(Records from a dataset)

•••••

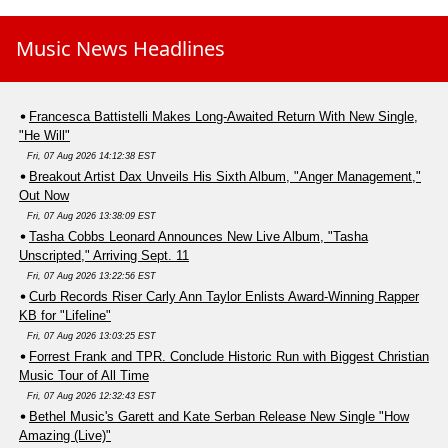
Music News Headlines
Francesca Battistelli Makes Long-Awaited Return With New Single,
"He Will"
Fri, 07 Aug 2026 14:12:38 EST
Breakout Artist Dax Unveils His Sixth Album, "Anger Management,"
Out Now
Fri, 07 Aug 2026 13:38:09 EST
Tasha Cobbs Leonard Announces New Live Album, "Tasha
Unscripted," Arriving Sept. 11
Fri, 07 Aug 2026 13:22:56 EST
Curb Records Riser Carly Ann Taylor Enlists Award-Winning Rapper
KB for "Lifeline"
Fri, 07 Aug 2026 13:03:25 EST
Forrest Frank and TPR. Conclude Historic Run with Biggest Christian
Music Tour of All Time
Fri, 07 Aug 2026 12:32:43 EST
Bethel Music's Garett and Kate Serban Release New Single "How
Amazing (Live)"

•••••

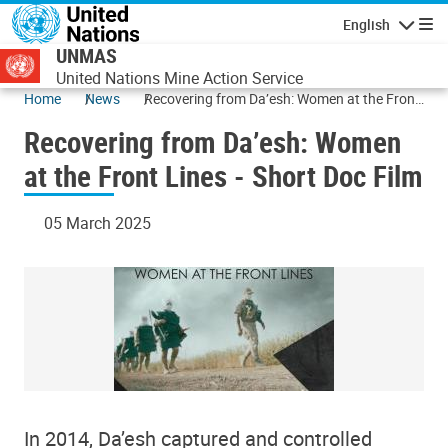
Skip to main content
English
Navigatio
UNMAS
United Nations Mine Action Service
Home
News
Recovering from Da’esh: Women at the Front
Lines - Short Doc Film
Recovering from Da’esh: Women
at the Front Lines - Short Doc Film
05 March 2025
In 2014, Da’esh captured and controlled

•••••

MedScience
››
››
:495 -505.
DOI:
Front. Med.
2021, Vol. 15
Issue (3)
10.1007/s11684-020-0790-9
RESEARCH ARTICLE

•••••

* [DIRECTIONS FOR THIS TASK]:
Where does the word "Album" occur in the records? Return every line that holds it.

* [SOLUTION TO THIS TASK]:
Breakout Artist Dax Unveils His Sixth Album, "Anger Management,"
Tasha Cobbs Leonard Announces New Live Album, "Tasha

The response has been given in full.